Participation in Capacity Supply Obligation Bilateral Contracts

Section III.13.1.1.1 deals with the requirements for submittal and with the approval of Capacity Supply Obligation bilaterals and is included verbatim below.

NOTE: The ISO intends to propose additional language Section III.13.5 to clarify the requirements relating to critical path monitoring as it would apply to New Resources wishing to participate in Capacity Supply Obligation bilaterals.

III.13.5.1.1 Process for Approval of Capacity Supply Obligation Bilaterals.

III.13.5.1.1.1 Timing. The Lead Market Participant for either the Capacity Transferring Resource or the Qualified Capacity Resource may submit a Capacity Supply Obligation Bilateral during specified submittal windows, as defined in the ISO New England Manuals and ISO New England Operating Procedures, prior to the Capacity Commitment Period or prior to the Obligation Month during the Capacity Commitment Period.

III.13.5.1.1.2 Application.
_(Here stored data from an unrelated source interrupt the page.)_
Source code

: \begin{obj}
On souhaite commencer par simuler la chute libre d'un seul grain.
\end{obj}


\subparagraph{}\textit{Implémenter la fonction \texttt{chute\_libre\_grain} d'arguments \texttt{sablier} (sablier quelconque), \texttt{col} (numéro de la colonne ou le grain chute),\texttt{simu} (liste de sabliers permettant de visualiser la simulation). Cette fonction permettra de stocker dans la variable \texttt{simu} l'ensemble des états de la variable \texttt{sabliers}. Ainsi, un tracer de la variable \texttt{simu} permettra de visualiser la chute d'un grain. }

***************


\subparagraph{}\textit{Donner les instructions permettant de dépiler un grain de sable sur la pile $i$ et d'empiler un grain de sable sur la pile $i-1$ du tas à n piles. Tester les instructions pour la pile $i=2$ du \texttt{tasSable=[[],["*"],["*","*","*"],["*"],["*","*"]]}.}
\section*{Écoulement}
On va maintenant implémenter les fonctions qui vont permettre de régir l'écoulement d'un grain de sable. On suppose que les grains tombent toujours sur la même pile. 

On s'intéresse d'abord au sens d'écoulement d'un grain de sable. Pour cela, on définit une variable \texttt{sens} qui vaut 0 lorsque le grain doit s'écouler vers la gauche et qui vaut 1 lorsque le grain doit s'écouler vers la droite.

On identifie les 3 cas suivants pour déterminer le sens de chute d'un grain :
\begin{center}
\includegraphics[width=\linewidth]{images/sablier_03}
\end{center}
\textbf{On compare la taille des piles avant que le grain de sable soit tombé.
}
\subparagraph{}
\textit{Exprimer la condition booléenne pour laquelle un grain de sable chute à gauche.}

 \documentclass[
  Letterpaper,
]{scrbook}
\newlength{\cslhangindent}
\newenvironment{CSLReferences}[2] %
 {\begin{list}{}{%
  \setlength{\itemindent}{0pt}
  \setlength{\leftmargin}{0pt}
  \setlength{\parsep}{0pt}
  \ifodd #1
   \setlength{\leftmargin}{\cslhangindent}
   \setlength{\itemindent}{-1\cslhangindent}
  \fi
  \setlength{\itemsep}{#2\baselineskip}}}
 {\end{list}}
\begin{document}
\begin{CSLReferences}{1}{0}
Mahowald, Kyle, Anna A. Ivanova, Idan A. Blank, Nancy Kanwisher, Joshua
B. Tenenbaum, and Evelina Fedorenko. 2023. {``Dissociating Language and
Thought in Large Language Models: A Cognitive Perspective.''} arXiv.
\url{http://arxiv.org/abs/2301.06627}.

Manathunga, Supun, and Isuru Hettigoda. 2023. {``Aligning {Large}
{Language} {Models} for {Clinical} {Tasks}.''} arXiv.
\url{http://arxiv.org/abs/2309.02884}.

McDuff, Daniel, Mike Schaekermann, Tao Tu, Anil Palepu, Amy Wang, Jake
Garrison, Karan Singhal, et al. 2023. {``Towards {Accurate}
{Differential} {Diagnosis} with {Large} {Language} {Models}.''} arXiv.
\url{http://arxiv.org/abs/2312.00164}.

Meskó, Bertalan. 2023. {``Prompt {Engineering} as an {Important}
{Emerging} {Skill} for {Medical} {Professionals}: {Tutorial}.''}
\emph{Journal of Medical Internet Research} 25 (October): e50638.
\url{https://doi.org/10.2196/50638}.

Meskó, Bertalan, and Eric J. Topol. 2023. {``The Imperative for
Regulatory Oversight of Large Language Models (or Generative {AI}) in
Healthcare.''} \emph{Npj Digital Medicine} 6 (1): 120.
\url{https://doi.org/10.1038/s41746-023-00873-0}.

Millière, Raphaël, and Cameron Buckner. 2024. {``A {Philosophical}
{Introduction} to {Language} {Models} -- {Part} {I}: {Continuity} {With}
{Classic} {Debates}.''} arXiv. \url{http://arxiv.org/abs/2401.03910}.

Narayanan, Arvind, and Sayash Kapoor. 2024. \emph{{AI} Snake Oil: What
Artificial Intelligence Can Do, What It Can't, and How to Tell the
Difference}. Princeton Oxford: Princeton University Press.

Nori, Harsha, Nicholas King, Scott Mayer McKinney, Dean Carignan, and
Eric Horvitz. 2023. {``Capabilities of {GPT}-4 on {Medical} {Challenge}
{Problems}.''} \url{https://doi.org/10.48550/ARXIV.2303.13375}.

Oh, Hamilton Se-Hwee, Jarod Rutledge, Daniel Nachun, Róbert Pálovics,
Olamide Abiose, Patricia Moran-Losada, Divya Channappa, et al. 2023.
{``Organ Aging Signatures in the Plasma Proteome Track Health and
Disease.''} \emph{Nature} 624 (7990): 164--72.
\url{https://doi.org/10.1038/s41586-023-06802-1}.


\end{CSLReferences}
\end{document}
The Capacity Supply Obligation Bilateral shall include the following: (i) the asset identification number of the Capacity Transferring Resource; (ii) the MW amount of the Capacity Supply Obligation being transferred in MW amounts up to three decimal places with a minimum size of 100kW (the 100kW minimum shall not apply to resources registered with the ISO prior to the earliest date that any portion of this Section III.13.5 becomes effective); (iii) the term of the transaction (in whole month increments up to one year); (iv) the asset identification number of the Qualified Capacity Resource; (v) the Capacity Zone to which the Capacity Supply Obligation Bilateral will apply; and (vi) confirmation of the transaction by both the Lead Market Participant for the Capacity Transferring Resource and the Lead Market Participant or Project Sponsor for the Qualified Capacity Resource. If the Qualified Capacity Resource is supporting the transaction with an Import Capacity Resource, the application must include documentation that such resource has or will have import rights over the interface for the applicable Capacity Commitment Period.

III.13.5.1.1.3 ISO Review and Approval. The ISO shall review the information provided in support of the Capacity Supply Obligation Bilateral, and may reject the Capacity Supply Obligation Bilateral for the following reasons:

  1. Identified reliability issues pursuant to the standards set forth in Section III.13.2.5.2.5;
  2. Submission of incomplete or inadequate information as required in Section III.13.5.1.1.2;
  3. Late submission of the Capacity Supply Obligation Bilateral;
  4. The resource proposed to assume the Capacity Supply Obligation is not a Qualified Capacity Resource pursuant to Section III.13.1;
  5. The megawatt amount identified in the Capacity Supply Obligation Bilateral is greater than the actual Capacity Supply Obligation associated with the resource seeking to transfer its Capacity Supply Obligation; or
  6. Lack of confirmation by the Capacity Transferring Resource or the Qualified Capacity Resource.